§ **SEZIONE DEL DOCUMENTO**
Da American snipers all'amore bugiardo, i film da vedere o evitare
Hungry
hearts, American sniper, Asterix e il regno degli
dei, Big Eyes, Sul vulcano, Jimmy’s hall, L’amore bugiardo.
Hungry hearts (2014)
di Saverio Costanzo.
Claustrofobico, intimista onusto di primi e primissimi piani con pochissimi,
essenziali esterni, un dramma familiare potente nel suo studiato minimalismo.
Da un romanzo di Marco Franzoso (“Il bambino indaco”, pubblicato da Einaudi)
Costanzo ricava una storia solo “per avventura” americana (e non stiamo ad
indagare su motivi produttivi e distributivi), penetrando con raro acume
psicologico ed entomologa profondità d’analisi in un rapporto di coppia
devastato da una donna “placidamente” psicopatica, che rischia d’ammazzare il
proprio bambino per preservarne la “purezza” con un’alimentazione aproteica,
atta a proteggerlo dalla contaminazione del mondo. Con un andamento da
thriller, in un crescendo da incubo, la tragedia finale ne suggella la non
banale conclusione. La colonna sonora di Piovani si dimentica quando s’ascolta
sui titoli di coda la struggente e sensuale “Tu si ‘na cosa grande” di Modugno,
che chiude una funesta storia d’amore comicamente iniziata nella toilette d’un
ristorante cinese. Interpreti: Adam Driver - Alba
Rohrwacher - Jake Weber - Victor
Williams - Natalie Gold - Victoria
Cartagena - Cristina J.
Huie - Toshiko
Onizawa - David Aaron
Baker - Roberta
Maxwell - Dennis Rees - Ginger Kearns - Jason Selvig - Katherine
O'Sullivan.

§ **MATERIALE RACCOLTO**

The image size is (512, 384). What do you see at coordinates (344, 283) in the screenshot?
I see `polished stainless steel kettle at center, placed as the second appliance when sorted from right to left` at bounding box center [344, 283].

§ **CONSEGNA 1**
Puoi stampare fedelmente il brano della recensione cinematografica che parte da "di Saverio Costanzo." e arriva fino a "pubblicato da Einaudi)"?
§ **CONSEGNA 2**
Come prosegue la recensione cinematografica dopo la sua ultima frase? Scrivine il seguito.

§ **RISULTATO 1**
di Saverio Costanzo.
Claustrofobico, intimista onusto di primi e primissimi piani con pochissimi,
essenziali esterni, un dramma familiare potente nel suo studiato minimalismo.
Da un romanzo di Marco Franzoso (“Il bambino indaco”, pubblicato da Einaudi)

§ **RISULTATO 2**
American sniper (2014) di Clint Eastwood. Nessun
intento indagatorio su cause e motivi della guerra americana in Iraq. Eastwood
si limita a seguire le ragioni individuali d’un “eroe”, il cecchino USA
divenuto “leggenda” per aver ucciso 160 uomini (dagli iraqueni ribattezzato “il
diavolo”), che divide “sciascianamente” gli uomini in pecore, lupi e cani da
pastore (questi ultimi destinati a proteggere le pecore). Il cecchino Chris
Kyle sente su se stesso una sorte d’investitura salvifica, quasi religiosa, per
quanto mai fanatica, carica di dubbi ma sempre al di sopra d’ogni altra
“missione” terrena. Una sofferta riflessione sulla guerra e sull’odio che
avvelena il mondo, mostrata con una narrazione asciutta priva d’insistiti e
inutili accanimenti. Tratto
dal libro "American Sniper: The Autobiography of the Most Lethal Sniper in
U.S. Military History". Interpreti:Sienna Miller - Bradley
Cooper - Jake McDorman - Brian
Hallisay - Kyle Gallner - Luke Grimes - Brando Eaton - Sam Jaeger - Eric Close - Keir
O'Donnell - Eric Ladin - Marnette
Patterson
Asterix
e il regno degli dei (2014) di Alexandre Astier e Louise Clichy. Riecco,
inalterato, tutto il comico revanscismo dei francesi che con Asterix, Obelix e
la magica pozione resistono, nel loro sperduto villaggio, alla potenza di
Cesare, già conquistatore dell’intera Gallia. Trasferita da Roma alle soglie
dell’irriducibile villaggio gallico, un’intera comunità di cittadini dell’urbe
laziale ne sconvolgerà la vita, facendo lievitare i prezzi, provocando guerre
commerciali e pericolosi appetiti mercantili. Ma, come sempre, alla fine
sconfitto Cesare e le sue legioni saranno tutti costretti a ripiegare, mentre
l’intero insediamento romano verrà distrutto da Obelix rinforzato da una dose
suppletiva di pozione. Ottava puntata dalle saga (la prima realizzata al
computer) che strappa momenti di
divertimento, ma mostra ormai la stanchezza d’una formula divenuta ripetitiva
fino alla nausea.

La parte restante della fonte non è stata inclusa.